Latvian heraldry is both very old and very new, rooted in the thirteenth century but interrupted by Soviet occupation. The Heraldic Authority is quite pedantic in stylistic choices to make a unified aesthetic, but the four artists working their can each recognise their own work. A wide variety of traditions are blended together – generally following the Nordic tradition but using British torses and crests. Branches of plants often surround personal shields, whereas other countries reserve these for civic arms. The main inspiration for the authority was the “boom” of heraldry in the interwar years, when civic arms were widespread but personal arms were discouraged – tainted by association with Germany.
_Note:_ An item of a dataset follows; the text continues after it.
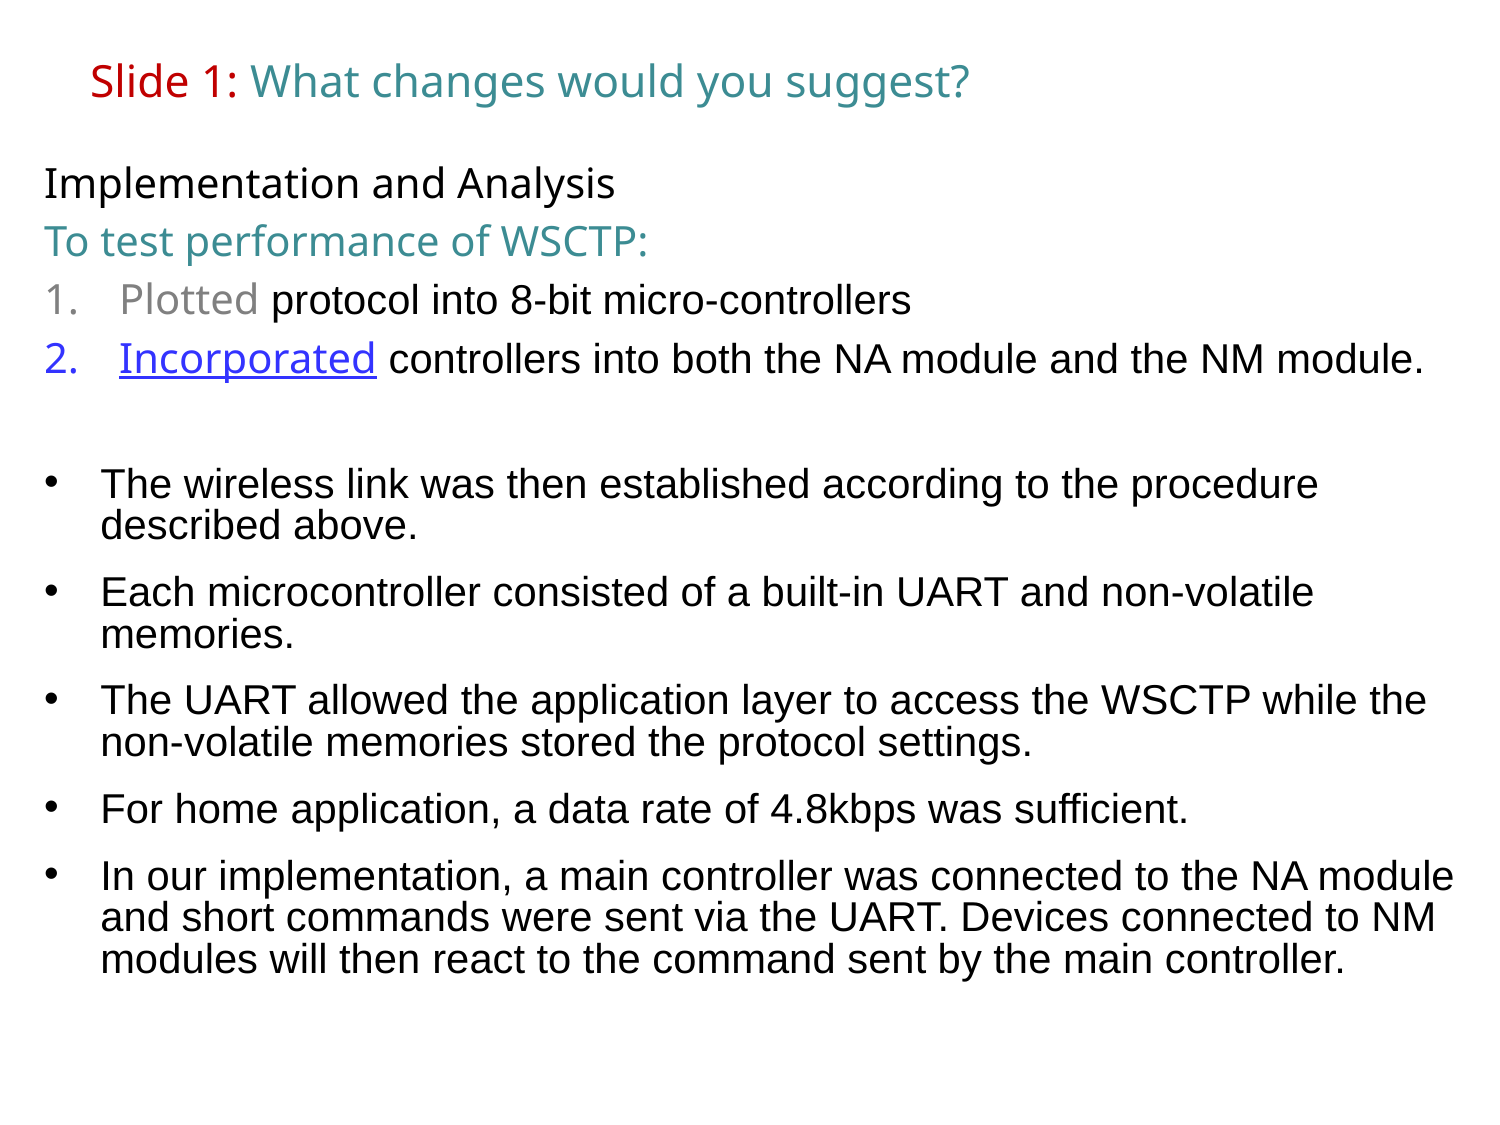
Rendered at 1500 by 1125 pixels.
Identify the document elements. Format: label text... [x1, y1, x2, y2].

title Slide 1: What changes would you suggest? [74, 44, 1426, 114]
text_box Implementation and Analysis To test performance of WSCTP: Plotted protocol into 8-bit micro-controllers Incorporated controllers into both the NA module and the NM module. The wireless link was then established according to the procedure described above. Each microcontroller consisted of a built-in UART and non-volatile memories. The UART allowed the application layer to access the WSCTP while the non-volatile memories stored the protocol settings. For home application, a data rate of 4.8kbps was sufficient. In our implementation, a main controller was connected to the NA module and short commands were sent via the UART. Devices connected to NM modules will then react to the command sent by the main controller. [29, 148, 1500, 1125]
He is still relatively new to heraldry, but has been sculpting, painting and drawing his whole life. He met some of his lifelong friends through artwork. Australian heraldry was rare in the second millennium aside from politicians and military officers, but interest is growing now. Blazon has always been a challenge due to his dyslexia. He originally got into the subject after finding “the Travers arms” at a bucketshop. Fired up by his ancestry he eventually created his own style. He enjoys being able to recognised particular individuals by their arms across the centuries. He repeats traditional artistic techniques, but also incorporates elements from graffiti and comic book work. He particularly loves bookplates.
He was a graphic artist for many years. He had a lifelong interest in heraldry since finding Heather Childs’s book on it in high school. The rise of digital art has given heraldists much more flexibility and allowed it to become more widespread. Individuals can have representations of their own heraldry with much less fuss – no need to rent a private artist. Whereas before heraldic dinnerware required skilled craftsmanship, nowadays heraldic mugs can be printed by machine. Heraldry is more visible now that it is no longer bound to a physical object.
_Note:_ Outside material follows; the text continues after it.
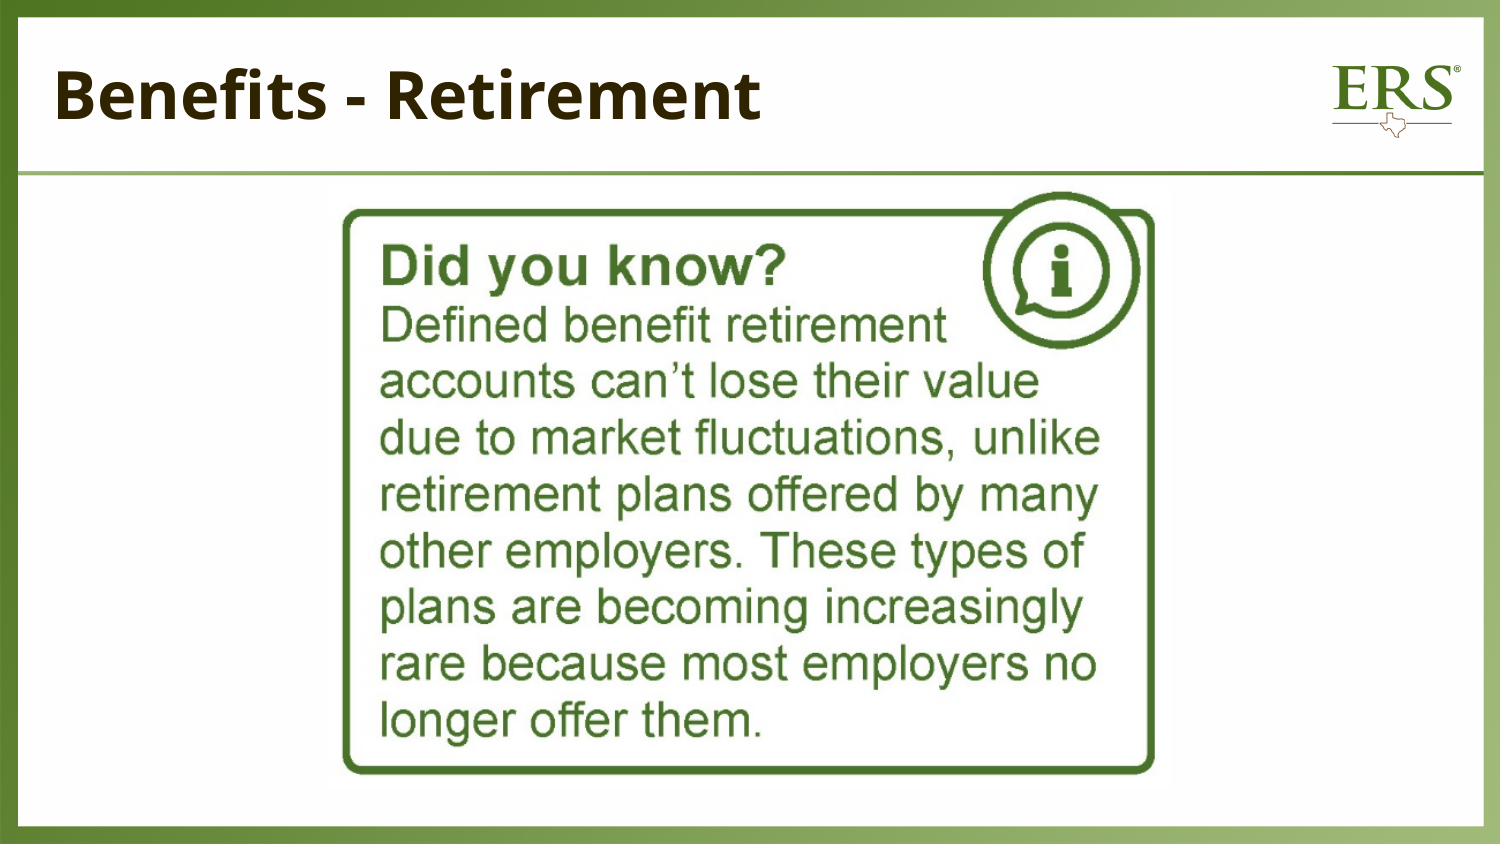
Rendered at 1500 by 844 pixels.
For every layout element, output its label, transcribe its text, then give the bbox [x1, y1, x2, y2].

He advises new artists to study symbolism, and other types of art. His most rewarding experiences are seeing other people suddenly understand heraldry. His most challenging are interpreting blazon. He designed the scroll which the society sent to Elizabeth II for her Platinum Jubilee, as well as the members’ medallion.
She is also Australian, but has lived in Finland for the past four years. She studied to teach art history in high school, but then fell in love with medieval illumination and taught herself calligraphy. She is also branching out to fabric design. One day Leon Mintle approached her at an exhibition and said she should try heraldry.
She loves the more traditional styles and these are what her customers typically want. She reworks old designs, including letters patent. She advises finding a more experienced artist to mentor you.
Before he got into proper education he saw heraldry everywhere, but it was not popular as a hobby. It was weird, like comic books. Spain is unique in using the bordure to denote maternal arms, as well as quartering them with the paternal as a matter of course. There is also a tradition of adding text to the shield. This makes for some interesting designs, not all of them nice. He is more relaxed with digital art than traditional tools as it is easier to correct mistakes that way. Daniel de Bruen is his main influence, with his unique ability to show new and old, producing something very different.
He took art as an optional class at university. He was never taught formally. He never did any kind of digital art. He had a parallel passion for history. Wikipedia made his research easier. Heraldry is not very prevalent in the United States. His preferred style is that of manuscripts and armorials from the thirteenth and fourteenth centuries, for which he often receives online requests. His most interesting project was a history of an English manor, illustrating the house, its owners and their arms. Bitmaps and rasters don’t scale well, so he has to ask clients about the size of their intended display. He uses a mouse rather than a tablet, the resulting imperfections avoiding a wholly digital look.